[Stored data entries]
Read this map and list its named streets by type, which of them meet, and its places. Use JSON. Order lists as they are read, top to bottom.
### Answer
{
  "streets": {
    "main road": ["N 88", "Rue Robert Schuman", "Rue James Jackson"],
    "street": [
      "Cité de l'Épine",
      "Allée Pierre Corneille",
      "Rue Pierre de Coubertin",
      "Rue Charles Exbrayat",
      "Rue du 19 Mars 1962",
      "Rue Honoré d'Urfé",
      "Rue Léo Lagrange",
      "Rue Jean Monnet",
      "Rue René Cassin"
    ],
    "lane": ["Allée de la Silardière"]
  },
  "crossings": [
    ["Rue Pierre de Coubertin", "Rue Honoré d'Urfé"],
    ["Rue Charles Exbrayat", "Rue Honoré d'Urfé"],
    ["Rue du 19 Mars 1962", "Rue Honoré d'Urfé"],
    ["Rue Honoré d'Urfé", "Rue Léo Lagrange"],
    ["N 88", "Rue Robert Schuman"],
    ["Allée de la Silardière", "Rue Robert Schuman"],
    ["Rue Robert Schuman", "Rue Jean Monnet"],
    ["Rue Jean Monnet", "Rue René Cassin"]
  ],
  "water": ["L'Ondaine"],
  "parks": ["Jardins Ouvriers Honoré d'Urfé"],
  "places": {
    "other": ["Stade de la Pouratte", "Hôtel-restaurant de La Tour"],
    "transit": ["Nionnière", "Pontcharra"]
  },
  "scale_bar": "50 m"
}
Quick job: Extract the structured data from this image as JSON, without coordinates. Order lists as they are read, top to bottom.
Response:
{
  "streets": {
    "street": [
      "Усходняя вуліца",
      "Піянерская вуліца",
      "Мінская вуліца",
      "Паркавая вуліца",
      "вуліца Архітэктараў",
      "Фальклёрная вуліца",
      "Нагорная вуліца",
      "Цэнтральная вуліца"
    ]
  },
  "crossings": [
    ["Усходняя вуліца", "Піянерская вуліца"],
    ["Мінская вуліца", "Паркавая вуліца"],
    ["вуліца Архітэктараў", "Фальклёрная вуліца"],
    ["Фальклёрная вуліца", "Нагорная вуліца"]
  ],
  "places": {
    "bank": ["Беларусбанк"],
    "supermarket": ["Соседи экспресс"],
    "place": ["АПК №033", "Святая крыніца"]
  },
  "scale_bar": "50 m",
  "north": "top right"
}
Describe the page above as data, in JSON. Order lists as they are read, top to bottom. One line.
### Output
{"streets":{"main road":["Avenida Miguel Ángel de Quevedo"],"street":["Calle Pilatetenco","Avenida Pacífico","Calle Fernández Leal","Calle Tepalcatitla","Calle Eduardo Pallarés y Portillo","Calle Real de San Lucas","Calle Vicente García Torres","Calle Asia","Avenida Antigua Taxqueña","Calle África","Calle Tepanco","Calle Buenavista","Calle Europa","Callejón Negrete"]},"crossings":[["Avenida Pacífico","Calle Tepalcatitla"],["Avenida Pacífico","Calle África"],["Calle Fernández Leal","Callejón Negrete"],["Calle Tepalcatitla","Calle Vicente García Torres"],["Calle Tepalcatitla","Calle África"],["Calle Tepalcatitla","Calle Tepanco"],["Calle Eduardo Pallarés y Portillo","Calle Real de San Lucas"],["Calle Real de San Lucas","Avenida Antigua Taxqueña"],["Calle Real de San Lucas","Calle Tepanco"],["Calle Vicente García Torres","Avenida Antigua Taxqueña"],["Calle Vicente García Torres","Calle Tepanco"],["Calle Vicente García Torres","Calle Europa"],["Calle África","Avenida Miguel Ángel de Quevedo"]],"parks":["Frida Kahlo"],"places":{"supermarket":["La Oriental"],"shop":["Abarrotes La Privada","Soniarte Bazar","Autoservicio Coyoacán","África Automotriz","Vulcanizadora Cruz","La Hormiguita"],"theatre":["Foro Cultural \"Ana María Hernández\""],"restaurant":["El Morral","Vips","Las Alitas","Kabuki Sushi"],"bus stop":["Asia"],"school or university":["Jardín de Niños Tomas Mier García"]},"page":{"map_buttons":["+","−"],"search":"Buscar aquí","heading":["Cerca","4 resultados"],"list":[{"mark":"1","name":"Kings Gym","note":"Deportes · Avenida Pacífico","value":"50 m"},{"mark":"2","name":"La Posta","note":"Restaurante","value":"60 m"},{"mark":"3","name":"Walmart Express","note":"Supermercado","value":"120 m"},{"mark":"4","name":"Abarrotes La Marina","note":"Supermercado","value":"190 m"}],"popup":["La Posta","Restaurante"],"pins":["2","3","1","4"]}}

TASK STATEMENT: Give back all the records exactly as they stand.

EXERCISE RESPONSE:
Read this map and list its named streets by type, which of them meet, and its places. Use JSON. Order lists as they are read, top to bottom.
### Answer
{
  "streets": {
    "main road": ["N 88", "Rue Robert Schuman", "Rue James Jackson"],
    "street": [
      "Cité de l'Épine",
      "Allée Pierre Corneille",
      "Rue Pierre de Coubertin",
      "Rue Charles Exbrayat",
      "Rue du 19 Mars 1962",
      "Rue Honoré d'Urfé",
      "Rue Léo Lagrange",
      "Rue Jean Monnet",
      "Rue René Cassin"
    ],
    "lane": ["Allée de la Silardière"]
  },
  "crossings": [
    ["Rue Pierre de Coubertin", "Rue Honoré d'Urfé"],
    ["Rue Charles Exbrayat", "Rue Honoré d'Urfé"],
    ["Rue du 19 Mars 1962", "Rue Honoré d'Urfé"],
    ["Rue Honoré d'Urfé", "Rue Léo Lagrange"],
    ["N 88", "Rue Robert Schuman"],
    ["Allée de la Silardière", "Rue Robert Schuman"],
    ["Rue Robert Schuman", "Rue Jean Monnet"],
    ["Rue Jean Monnet", "Rue René Cassin"]
  ],
  "water": ["L'Ondaine"],
  "parks": ["Jardins Ouvriers Honoré d'Urfé"],
  "places": {
    "other": ["Stade de la Pouratte", "Hôtel-restaurant de La Tour"],
    "transit": ["Nionnière", "Pontcharra"]
  },
  "scale_bar": "50 m"
}
Quick job: Extract the structured data from this image as JSON, without coordinates. Order lists as they are read, top to bottom.
Response:
{
  "streets": {
    "street": [
      "Усходняя вуліца",
      "Піянерская вуліца",
      "Мінская вуліца",
      "Паркавая вуліца",
      "вуліца Архітэктараў",
      "Фальклёрная вуліца",
      "Нагорная вуліца",
      "Цэнтральная вуліца"
    ]
  },
  "crossings": [
    ["Усходняя вуліца", "Піянерская вуліца"],
    ["Мінская вуліца", "Паркавая вуліца"],
    ["вуліца Архітэктараў", "Фальклёрная вуліца"],
    ["Фальклёрная вуліца", "Нагорная вуліца"]
  ],
  "places": {
    "bank": ["Беларусбанк"],
    "supermarket": ["Соседи экспресс"],
    "place": ["АПК №033", "Святая крыніца"]
  },
  "scale_bar": "50 m",
  "north": "top right"
}
Describe the page above as data, in JSON. Order lists as they are read, top to bottom. One line.
### Output
{"streets":{"main road":["Avenida Miguel Ángel de Quevedo"],"street":["Calle Pilatetenco","Avenida Pacífico","Calle Fernández Leal","Calle Tepalcatitla","Calle Eduardo Pallarés y Portillo","Calle Real de San Lucas","Calle Vicente García Torres","Calle Asia","Avenida Antigua Taxqueña","Calle África","Calle Tepanco","Calle Buenavista","Calle Europa","Callejón Negrete"]},"crossings":[["Avenida Pacífico","Calle Tepalcatitla"],["Avenida Pacífico","Calle África"],["Calle Fernández Leal","Callejón Negrete"],["Calle Tepalcatitla","Calle Vicente García Torres"],["Calle Tepalcatitla","Calle África"],["Calle Tepalcatitla","Calle Tepanco"],["Calle Eduardo Pallarés y Portillo","Calle Real de San Lucas"],["Calle Real de San Lucas","Avenida Antigua Taxqueña"],["Calle Real de San Lucas","Calle Tepanco"],["Calle Vicente García Torres","Avenida Antigua Taxqueña"],["Calle Vicente García Torres","Calle Tepanco"],["Calle Vicente García Torres","Calle Europa"],["Calle África","Avenida Miguel Ángel de Quevedo"]],"parks":["Frida Kahlo"],"places":{"supermarket":["La Oriental"],"shop":["Abarrotes La Privada","Soniarte Bazar","Autoservicio Coyoacán","África Automotriz","Vulcanizadora Cruz","La Hormiguita"],"theatre":["Foro Cultural \"Ana María Hernández\""],"restaurant":["El Morral","Vips","Las Alitas","Kabuki Sushi"],"bus stop":["Asia"],"school or university":["Jardín de Niños Tomas Mier García"]},"page":{"map_buttons":["+","−"],"search":"Buscar aquí","heading":["Cerca","4 resultados"],"list":[{"mark":"1","name":"Kings Gym","note":"Deportes · Avenida Pacífico","value":"50 m"},{"mark":"2","name":"La Posta","note":"Restaurante","value":"60 m"},{"mark":"3","name":"Walmart Express","note":"Supermercado","value":"120 m"},{"mark":"4","name":"Abarrotes La Marina","note":"Supermercado","value":"190 m"}],"popup":["La Posta","Restaurante"],"pins":["2","3","1","4"]}}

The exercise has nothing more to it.